§ CONJUNTO DE TAREAS
1. En la columna económica, ¿cuánto debía el país en 2001, en vísperas de la explosión?
2. Prolonga la columna económica con uno o dos párrafos que sigan a su última oración.

§ EXTRACTO DEL DOCUMENTO

□ □ □ □ □

ECONOMíA
› PANORAMA ECONOMICO
Verano y fiesta
› Por Julio Nudler
El colchón iguala a la gente. Pero cuando el rico recobra la confianza y el optimismo y lo descose para retirar sus dólares y gastarlos, invertirlos, cambiarlos por ladrillos, la desigualdad entre él y el pobre salta más todavía a la luz. Algo de esto está sucediendo este verano (no veranito) en la Argentina. Playas y serranías colmadas de turistas, que pagan precios en alza, cobrados por otros propietarios. Muchos argentinos se dejan ver de nuevo por Brasil, por Punta del Este. El veraneo vuelve a ser una fiesta, con sorprendente rapidez después de una crisis que, según acaba de decir James Wolfensohn, presidente del Banco Mundial, puso al país al borde de una revolución. Sin embargo, la mayoría, que no tuvo razones para descoser el colchón, los pobres, carenciados o indigentes, o los que simplemente viven al día, no notan tanto cambio ni se dan por fin esos gustos tanto tiempo aplazados. La convertibilidad y su naufragio los hundieron, pero la manera como se enfrentó luego la crisis sólo dejó caer en sus manos unas monedas, plantándolos otra vez a la espera del famoso derrame, mientras Pinamar o Cariló muestran el vaso lleno, atrayendo a cronistas, pungas y atracadores. La paradoja es que esto suceda bajo un gobierno que el estadounidense Roger Noriega calificó de izquierdista y que, en todo caso, es visto por observadores más razonables como de centroizquierda. Es como si, por características estructurales, esta economía reparte poco y mal. Y aun cuando crezca (o rebote) vigorosamente, hay champán para algunos y pizza fría para el resto, no habiendo gobierno progresista que pueda modificarlo.
En 2001, en vísperas de la explosión, groseramente puede decirse que el país debía 150 mil millones de dólares, que no podía atender y lo llevaban a la quiebra, y al mismo tiempo algunos argentinos poseían afuera una suma similar. Por ende, con la inevitable devaluación el país en su conjunto pasó a deber el triple en términos del valor agregado por su economía, pero sus clases sociales más altas se encontraron con una fantástica ganancia de capital, de jure o de facto libre de impuestos. Hasta ahora esta ganancia se vio algo menguada por la apreciación real del peso, pero subsiste en lo grueso, mientras que los desposeídos, dependientes de un salario o alguna clase de ingreso relativamente fijo, sufrieron una brusca pérdida de poder de compra, de la que apenas se han podido recuperar. Es verdad que gozaron de su tajada en el repunte del consumo, pero no se revirtió el shock regresivo descargado entre 2001 y mediados de 2002. Las mejoras son marginales y los piqueteros seguirán ahí.

□ □ □ □ □

§ EXTRACTOS DE DATOS

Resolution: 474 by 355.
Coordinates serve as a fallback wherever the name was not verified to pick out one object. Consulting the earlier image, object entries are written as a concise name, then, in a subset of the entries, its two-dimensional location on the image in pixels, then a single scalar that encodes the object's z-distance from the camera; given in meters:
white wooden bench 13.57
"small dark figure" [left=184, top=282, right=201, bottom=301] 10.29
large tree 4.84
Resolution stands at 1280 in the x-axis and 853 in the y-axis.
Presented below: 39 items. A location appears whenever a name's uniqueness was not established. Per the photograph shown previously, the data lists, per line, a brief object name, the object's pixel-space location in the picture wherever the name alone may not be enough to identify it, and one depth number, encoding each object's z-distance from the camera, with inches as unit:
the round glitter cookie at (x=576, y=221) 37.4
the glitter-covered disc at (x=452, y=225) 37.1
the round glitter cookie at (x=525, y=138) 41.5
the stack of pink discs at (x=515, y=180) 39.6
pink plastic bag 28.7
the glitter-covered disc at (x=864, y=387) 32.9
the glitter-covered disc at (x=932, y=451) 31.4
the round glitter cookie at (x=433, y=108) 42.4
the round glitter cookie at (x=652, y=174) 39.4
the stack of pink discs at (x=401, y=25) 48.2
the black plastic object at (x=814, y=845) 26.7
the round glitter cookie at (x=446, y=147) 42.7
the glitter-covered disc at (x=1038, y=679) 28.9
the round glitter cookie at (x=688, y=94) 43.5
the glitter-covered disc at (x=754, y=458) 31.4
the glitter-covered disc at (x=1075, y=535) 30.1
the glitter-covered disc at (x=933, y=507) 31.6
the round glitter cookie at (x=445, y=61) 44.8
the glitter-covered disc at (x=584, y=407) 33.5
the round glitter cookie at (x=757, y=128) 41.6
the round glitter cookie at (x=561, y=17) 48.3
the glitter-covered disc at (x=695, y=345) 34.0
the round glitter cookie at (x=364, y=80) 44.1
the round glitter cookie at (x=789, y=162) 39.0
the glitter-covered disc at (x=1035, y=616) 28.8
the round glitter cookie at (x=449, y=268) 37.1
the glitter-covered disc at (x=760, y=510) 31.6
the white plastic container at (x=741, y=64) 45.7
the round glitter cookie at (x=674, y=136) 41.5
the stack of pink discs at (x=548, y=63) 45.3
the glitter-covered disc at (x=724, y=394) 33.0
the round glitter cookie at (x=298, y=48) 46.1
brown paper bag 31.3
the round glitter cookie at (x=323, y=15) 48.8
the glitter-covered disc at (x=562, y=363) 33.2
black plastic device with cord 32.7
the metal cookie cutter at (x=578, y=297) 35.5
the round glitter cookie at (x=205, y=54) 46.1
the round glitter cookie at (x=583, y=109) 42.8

□ □ □ □ □

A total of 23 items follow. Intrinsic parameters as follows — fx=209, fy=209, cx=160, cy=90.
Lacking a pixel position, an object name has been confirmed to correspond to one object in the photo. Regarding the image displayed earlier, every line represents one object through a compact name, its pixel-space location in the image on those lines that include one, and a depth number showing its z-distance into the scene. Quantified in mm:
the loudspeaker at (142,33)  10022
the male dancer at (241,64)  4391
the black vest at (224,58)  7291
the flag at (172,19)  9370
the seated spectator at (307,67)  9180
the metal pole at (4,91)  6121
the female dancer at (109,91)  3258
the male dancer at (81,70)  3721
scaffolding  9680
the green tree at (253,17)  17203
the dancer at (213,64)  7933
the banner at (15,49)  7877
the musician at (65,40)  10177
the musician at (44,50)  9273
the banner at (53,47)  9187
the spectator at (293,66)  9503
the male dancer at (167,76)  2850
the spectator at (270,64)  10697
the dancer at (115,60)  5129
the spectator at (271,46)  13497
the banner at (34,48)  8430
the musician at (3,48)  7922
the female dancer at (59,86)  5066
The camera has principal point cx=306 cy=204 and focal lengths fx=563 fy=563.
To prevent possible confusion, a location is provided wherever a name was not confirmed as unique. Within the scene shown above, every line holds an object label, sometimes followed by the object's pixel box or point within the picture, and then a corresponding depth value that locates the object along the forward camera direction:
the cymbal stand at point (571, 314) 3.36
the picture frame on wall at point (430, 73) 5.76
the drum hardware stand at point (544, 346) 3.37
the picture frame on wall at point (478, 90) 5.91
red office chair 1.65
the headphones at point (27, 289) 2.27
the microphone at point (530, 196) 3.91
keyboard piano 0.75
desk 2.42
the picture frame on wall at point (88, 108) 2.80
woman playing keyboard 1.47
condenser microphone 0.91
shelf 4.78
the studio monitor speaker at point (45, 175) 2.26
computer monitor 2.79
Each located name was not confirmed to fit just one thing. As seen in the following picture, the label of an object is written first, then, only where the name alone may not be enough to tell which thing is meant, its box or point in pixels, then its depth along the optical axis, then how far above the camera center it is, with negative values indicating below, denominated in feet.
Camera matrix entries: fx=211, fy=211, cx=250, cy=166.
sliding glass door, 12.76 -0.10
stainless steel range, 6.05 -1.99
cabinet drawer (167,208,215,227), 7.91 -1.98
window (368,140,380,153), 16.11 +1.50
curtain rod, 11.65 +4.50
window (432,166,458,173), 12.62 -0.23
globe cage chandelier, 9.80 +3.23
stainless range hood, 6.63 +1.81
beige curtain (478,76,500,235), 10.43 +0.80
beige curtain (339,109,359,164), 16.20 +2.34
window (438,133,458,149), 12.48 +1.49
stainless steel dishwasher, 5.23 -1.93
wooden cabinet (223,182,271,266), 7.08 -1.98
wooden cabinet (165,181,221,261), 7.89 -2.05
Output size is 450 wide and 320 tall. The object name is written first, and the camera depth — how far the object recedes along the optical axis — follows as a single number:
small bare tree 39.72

□ □ □ □ □

§ RESPUESTAS POR TAREA
1. Unos 150 mil millones de dólares.

2.
Una vez que se perdió el miedo a una catástrofe híper (de inflación y depresión), como la presagiada por algunos cotizados gurúes del establishment, los favorecidos empezaron a desenvainar sus armas de gasto, contando entre aquellos a todos los vinculados al negocio agropecuario, bendecidos por la devaluación y los altos precios mundiales. El “efecto riqueza” es también alimentado por la generalizada revalorización de los activos. Aunque no tenga en la Argentina la relevancia que tiene en Estados Unidos y otros países, no es ocioso fijarse en que la capitalización bursátil (es decir, el valor accionario de todas las sociedades que cotizan en la Bolsa local) saltó de un piso de 119 mil millones de pesos el 21 de septiembre de 2001 a un techo de 592 mil millones ayer. Los dueños de esos papeles tienen por tanto 473 mil millones más. En dólares ganaron un 72 por ciento. En pesos, un 397 por ciento. Es lógico que chapoteen satisfechos en la tibieza del mar.
Teniendo en cuenta que la relación con los bancos atañe a los sectores medios y altos de la sociedad, la manera como se administró la virtual quiebra del sistema a partir del corralito condujo al siguiente resultado: los depositantes perdieron, pero menos que lo que ganaron los deudores. Esto es la esencia de la pesificación y la indexación asimétricas. El correspondiente quebranto para la banca es compensado por el Estado con la entrega de bonos, que representan una deuda adicional para el conjunto de la sociedad. Es decir, también para los sectores bajos, que nunca pisan unbanco. Esa deuda será amortizada con recursos recaudados a través de impuestos. En consecuencia, el asunto conduce a formular dos preguntas.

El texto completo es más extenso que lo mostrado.